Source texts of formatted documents
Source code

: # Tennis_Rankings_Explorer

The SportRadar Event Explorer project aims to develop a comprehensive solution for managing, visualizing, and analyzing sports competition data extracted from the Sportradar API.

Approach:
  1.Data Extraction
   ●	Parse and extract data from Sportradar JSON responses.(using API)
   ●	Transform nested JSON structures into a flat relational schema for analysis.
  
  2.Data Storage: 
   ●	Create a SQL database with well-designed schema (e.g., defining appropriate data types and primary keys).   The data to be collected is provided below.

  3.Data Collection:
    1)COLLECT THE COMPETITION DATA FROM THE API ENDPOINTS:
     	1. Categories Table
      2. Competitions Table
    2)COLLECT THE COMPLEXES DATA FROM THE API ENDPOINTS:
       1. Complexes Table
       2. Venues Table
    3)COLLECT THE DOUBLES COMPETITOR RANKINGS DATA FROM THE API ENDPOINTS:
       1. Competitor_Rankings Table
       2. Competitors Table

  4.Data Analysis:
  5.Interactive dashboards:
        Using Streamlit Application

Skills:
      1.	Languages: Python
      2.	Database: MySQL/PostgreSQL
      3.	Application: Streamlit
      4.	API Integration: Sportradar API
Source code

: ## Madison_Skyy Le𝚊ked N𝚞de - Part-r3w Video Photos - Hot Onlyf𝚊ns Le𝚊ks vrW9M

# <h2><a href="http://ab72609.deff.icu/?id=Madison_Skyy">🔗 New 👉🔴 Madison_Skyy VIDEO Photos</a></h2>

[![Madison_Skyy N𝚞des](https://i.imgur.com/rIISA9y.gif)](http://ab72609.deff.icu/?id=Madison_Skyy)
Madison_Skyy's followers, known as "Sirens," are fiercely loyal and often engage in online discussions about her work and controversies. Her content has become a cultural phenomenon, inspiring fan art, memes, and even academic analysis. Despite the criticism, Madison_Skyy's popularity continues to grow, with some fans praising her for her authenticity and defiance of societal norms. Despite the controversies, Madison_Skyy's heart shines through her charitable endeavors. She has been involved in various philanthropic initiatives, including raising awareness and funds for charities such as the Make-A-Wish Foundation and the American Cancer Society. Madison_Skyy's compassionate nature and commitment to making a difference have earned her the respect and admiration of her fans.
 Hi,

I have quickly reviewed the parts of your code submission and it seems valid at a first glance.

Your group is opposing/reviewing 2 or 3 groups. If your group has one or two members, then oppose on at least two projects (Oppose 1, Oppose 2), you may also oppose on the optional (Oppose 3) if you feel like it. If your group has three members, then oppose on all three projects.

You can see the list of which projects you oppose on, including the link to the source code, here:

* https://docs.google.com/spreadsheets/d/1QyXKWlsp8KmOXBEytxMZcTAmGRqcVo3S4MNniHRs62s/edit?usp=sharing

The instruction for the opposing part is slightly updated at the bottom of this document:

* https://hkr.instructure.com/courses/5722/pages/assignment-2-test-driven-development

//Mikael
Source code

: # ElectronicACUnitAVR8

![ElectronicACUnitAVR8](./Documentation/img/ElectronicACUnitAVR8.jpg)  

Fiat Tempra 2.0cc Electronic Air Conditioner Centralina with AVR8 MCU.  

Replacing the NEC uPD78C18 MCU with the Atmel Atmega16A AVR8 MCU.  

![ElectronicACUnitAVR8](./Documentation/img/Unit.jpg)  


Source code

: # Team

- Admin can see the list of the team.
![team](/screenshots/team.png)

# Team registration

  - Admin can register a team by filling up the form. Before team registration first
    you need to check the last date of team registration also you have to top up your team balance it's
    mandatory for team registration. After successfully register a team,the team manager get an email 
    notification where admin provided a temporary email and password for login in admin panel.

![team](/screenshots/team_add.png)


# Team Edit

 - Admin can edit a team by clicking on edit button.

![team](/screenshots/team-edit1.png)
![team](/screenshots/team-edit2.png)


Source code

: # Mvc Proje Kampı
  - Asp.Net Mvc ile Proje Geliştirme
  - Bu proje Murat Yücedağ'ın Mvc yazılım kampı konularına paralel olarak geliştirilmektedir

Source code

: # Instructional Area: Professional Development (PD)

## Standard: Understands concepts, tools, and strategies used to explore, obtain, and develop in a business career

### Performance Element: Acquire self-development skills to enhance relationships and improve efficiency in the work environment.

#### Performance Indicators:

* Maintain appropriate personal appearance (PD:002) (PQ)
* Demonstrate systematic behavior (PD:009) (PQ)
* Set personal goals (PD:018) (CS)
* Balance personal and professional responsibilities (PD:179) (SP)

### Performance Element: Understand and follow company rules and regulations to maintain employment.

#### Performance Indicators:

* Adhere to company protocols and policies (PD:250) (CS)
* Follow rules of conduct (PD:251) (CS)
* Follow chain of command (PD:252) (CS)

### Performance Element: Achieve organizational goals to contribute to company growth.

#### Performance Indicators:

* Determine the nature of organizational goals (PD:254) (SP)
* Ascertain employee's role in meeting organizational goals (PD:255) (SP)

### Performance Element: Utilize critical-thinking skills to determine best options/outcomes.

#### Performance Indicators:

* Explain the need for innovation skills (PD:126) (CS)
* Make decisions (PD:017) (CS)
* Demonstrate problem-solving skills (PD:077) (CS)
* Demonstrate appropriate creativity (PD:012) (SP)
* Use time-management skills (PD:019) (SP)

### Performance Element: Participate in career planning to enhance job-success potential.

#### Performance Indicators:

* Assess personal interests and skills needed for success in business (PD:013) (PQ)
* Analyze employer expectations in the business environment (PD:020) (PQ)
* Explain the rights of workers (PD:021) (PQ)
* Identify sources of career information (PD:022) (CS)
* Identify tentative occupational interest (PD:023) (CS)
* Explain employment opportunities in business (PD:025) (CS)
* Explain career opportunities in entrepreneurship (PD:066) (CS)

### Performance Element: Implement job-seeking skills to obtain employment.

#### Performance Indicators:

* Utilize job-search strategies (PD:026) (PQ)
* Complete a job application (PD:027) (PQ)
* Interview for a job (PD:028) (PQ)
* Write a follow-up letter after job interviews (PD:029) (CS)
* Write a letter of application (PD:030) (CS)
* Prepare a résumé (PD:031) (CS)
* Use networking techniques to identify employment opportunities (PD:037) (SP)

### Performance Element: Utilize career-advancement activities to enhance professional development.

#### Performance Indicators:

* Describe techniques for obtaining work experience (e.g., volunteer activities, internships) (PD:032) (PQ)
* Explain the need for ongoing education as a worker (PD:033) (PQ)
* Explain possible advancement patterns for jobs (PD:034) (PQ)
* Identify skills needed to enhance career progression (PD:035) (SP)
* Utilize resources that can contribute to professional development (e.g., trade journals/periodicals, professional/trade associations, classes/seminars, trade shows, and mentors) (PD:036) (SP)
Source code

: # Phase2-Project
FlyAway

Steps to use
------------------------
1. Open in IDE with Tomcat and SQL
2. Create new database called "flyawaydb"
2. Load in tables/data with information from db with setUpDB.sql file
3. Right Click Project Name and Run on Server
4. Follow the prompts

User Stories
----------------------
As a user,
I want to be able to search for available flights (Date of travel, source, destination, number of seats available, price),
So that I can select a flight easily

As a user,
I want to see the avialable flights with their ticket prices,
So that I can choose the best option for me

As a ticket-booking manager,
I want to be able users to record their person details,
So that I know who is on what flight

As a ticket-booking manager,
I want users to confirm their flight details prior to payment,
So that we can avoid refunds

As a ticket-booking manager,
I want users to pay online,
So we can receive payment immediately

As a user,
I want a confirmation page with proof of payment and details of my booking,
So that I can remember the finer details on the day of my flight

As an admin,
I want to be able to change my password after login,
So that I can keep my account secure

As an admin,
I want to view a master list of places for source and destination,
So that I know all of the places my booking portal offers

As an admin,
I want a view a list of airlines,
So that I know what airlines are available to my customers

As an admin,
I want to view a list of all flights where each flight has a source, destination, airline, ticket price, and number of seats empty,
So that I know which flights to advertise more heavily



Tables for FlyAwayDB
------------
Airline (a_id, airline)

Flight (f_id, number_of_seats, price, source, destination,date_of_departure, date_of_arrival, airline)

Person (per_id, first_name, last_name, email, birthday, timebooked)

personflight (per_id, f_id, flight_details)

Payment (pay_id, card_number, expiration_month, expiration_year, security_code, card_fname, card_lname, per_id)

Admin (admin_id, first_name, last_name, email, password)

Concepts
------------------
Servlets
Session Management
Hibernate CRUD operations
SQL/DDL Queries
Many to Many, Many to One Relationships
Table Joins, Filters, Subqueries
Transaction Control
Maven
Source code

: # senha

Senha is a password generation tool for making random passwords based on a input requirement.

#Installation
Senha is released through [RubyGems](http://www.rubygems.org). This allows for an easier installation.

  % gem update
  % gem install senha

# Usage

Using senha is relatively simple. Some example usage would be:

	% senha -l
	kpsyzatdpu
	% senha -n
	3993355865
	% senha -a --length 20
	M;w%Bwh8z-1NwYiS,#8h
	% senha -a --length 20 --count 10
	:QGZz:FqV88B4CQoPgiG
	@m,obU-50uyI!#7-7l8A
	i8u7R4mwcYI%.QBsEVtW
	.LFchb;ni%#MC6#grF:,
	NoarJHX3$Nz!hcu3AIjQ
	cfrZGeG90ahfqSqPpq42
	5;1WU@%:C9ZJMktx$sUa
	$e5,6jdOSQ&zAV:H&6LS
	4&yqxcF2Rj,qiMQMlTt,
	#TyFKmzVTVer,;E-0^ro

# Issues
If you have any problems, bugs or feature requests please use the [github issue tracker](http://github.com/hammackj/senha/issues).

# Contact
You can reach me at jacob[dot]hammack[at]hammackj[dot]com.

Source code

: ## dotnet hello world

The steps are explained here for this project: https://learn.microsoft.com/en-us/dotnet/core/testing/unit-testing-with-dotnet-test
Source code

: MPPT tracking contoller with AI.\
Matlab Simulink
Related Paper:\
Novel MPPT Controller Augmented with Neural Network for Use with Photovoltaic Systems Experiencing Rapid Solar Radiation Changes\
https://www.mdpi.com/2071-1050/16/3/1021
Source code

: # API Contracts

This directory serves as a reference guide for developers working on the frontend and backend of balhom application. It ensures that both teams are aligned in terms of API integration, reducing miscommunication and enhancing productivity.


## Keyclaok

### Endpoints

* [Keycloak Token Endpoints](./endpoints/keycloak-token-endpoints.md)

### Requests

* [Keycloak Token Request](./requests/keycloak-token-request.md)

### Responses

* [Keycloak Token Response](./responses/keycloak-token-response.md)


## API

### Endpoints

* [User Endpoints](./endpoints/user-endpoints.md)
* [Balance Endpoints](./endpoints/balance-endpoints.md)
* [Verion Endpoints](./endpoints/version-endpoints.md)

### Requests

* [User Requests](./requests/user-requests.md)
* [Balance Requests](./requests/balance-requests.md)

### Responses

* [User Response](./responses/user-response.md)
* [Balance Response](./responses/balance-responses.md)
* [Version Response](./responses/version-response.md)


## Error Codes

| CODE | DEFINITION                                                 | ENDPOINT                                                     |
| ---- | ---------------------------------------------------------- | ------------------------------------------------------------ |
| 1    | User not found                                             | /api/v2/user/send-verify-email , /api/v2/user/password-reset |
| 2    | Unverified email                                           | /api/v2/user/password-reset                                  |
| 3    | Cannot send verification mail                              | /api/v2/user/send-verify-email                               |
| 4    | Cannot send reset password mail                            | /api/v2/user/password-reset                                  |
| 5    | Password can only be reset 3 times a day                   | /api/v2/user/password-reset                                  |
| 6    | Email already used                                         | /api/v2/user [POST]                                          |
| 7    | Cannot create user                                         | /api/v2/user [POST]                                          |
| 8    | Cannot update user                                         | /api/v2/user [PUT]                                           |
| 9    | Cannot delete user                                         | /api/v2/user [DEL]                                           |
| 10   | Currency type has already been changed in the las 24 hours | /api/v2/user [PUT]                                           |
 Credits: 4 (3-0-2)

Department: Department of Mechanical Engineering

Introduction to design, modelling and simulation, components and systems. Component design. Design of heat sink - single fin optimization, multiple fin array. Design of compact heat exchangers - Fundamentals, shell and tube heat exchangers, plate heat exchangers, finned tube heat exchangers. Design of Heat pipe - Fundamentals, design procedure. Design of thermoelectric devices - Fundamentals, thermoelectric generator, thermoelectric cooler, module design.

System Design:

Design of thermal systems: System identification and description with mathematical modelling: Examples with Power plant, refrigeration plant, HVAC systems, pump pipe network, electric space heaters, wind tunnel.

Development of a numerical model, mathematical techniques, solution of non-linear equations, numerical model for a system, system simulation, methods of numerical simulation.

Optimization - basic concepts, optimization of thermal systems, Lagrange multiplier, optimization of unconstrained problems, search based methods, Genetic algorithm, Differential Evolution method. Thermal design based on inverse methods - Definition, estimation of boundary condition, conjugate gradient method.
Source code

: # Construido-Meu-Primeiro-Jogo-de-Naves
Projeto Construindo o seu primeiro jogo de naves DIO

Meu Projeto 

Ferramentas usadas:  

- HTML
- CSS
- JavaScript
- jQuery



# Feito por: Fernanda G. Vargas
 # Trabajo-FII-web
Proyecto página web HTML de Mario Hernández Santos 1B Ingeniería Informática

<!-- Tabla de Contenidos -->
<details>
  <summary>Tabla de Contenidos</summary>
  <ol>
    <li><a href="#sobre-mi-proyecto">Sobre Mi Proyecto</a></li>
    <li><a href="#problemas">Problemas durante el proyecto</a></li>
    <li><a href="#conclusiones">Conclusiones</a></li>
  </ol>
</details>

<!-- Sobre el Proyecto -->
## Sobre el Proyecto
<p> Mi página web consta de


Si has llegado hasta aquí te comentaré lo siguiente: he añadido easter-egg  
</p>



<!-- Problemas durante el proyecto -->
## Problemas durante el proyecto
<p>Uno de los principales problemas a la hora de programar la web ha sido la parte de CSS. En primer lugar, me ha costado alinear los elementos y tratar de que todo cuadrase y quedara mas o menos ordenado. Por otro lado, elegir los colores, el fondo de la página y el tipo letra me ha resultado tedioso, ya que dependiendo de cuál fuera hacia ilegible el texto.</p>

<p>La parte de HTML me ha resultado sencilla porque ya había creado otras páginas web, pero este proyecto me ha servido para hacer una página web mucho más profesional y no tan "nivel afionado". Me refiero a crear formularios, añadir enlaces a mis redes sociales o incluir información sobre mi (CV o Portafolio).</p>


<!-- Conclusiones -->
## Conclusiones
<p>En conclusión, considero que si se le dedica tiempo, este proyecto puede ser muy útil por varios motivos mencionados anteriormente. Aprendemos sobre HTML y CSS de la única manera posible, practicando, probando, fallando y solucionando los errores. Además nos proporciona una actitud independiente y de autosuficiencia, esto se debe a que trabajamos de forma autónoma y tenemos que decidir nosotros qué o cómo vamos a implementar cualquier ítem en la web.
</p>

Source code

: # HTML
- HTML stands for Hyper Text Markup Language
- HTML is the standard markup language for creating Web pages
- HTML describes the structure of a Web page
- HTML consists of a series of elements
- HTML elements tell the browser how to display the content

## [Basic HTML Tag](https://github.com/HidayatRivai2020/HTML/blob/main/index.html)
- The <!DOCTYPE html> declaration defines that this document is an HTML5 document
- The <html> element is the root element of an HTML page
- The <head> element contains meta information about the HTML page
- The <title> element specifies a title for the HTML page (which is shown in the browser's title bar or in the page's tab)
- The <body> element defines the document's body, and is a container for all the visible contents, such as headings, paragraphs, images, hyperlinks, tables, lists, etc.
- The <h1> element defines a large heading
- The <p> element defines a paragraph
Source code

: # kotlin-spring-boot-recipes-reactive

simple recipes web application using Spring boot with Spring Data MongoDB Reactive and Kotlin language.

§ PROBLEM TO WORK ON:
Count the lines in the rows above that contain the string "recipes", treating uppercase and lowercase letters as different. Give only the number.

§ RESULT OF THIS EXERCISE:
2